## DATA EXTRACT
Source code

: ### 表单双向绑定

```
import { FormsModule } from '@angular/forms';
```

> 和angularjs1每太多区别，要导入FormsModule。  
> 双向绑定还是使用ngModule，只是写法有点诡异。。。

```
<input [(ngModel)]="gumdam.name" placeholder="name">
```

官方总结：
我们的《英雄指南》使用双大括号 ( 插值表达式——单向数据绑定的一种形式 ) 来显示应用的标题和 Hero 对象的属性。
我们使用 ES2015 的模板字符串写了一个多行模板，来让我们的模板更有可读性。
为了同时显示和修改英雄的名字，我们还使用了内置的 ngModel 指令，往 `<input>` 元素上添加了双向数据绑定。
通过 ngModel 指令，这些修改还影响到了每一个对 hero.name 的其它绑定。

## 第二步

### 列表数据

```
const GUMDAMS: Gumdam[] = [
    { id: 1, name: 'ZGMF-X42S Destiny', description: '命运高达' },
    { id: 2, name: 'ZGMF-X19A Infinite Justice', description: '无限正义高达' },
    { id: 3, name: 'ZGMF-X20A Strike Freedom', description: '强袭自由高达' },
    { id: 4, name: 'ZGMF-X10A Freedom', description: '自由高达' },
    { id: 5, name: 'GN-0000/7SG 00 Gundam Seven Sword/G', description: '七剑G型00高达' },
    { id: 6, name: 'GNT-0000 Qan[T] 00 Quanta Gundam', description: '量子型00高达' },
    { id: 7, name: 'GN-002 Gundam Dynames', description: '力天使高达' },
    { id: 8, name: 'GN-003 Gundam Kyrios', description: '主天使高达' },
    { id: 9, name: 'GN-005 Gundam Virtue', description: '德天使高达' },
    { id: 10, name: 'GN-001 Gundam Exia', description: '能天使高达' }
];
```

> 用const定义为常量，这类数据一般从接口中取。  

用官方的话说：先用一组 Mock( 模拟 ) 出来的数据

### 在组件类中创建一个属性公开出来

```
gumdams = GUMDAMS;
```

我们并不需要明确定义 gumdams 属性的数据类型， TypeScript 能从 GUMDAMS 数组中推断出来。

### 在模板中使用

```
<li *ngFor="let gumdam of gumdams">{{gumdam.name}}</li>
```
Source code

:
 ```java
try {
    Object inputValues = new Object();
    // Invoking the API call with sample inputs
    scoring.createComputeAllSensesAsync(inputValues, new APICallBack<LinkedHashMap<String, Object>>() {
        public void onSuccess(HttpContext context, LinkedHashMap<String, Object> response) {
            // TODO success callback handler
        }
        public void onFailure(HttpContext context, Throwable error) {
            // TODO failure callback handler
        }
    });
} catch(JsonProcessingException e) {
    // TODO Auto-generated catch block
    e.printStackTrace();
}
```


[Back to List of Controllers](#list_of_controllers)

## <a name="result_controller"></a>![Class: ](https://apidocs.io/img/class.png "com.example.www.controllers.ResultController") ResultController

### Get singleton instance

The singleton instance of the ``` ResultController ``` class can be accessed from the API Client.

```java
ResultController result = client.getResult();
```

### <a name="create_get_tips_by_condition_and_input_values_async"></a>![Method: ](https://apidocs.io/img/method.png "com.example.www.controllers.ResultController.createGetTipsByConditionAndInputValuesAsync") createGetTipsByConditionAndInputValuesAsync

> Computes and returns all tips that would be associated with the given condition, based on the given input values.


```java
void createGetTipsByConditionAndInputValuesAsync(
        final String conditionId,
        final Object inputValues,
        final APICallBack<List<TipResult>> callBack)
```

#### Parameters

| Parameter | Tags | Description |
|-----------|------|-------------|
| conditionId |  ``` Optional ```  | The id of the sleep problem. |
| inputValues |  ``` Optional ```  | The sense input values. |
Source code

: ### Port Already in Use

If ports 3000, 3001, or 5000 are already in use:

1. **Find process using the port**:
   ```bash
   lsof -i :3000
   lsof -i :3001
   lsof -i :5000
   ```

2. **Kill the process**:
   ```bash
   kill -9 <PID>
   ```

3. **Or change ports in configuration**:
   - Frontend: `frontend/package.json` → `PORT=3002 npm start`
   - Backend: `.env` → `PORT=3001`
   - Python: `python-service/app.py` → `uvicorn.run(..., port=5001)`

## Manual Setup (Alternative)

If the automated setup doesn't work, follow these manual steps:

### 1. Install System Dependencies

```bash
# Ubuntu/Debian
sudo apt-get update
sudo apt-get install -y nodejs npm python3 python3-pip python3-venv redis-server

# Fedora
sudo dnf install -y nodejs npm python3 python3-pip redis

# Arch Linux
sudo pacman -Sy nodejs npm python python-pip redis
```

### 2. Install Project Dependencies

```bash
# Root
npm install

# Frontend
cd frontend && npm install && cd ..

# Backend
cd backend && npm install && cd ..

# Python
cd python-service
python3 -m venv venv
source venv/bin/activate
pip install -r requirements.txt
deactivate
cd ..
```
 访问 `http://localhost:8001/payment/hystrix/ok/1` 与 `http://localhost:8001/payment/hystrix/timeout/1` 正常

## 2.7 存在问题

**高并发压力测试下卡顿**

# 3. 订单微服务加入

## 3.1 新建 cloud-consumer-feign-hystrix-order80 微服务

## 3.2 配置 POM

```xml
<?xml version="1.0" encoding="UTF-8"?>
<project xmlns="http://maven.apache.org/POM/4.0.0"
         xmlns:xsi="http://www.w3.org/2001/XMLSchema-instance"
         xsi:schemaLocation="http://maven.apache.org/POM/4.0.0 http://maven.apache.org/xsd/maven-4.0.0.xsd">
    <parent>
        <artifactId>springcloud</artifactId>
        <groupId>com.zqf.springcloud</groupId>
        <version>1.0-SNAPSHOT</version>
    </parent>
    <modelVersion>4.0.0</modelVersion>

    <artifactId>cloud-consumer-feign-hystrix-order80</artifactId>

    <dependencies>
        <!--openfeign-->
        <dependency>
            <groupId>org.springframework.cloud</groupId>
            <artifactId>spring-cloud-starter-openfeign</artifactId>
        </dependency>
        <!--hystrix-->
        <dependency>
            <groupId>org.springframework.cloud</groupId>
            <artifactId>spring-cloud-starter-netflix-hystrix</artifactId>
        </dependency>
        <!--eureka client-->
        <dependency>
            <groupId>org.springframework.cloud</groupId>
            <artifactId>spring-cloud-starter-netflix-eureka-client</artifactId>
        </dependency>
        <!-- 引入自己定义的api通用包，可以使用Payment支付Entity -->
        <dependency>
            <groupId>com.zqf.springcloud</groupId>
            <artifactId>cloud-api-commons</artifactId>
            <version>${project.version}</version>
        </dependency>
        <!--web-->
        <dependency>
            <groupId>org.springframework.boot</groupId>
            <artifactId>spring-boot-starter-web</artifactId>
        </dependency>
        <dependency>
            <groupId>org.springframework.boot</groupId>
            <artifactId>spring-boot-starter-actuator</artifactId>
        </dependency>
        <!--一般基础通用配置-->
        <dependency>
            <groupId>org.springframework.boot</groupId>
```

## PROMPT
Copy all the lines from the data above that hold the word "hystrix".

## RESULT FOR THIS TASK
 访问 `http://localhost:8001/payment/hystrix/ok/1` 与 `http://localhost:8001/payment/hystrix/timeout/1` 正常
## 3.1 新建 cloud-consumer-feign-hystrix-order80 微服务
    <artifactId>cloud-consumer-feign-hystrix-order80</artifactId>
        <!--hystrix-->
            <artifactId>spring-cloud-starter-netflix-hystrix</artifactId>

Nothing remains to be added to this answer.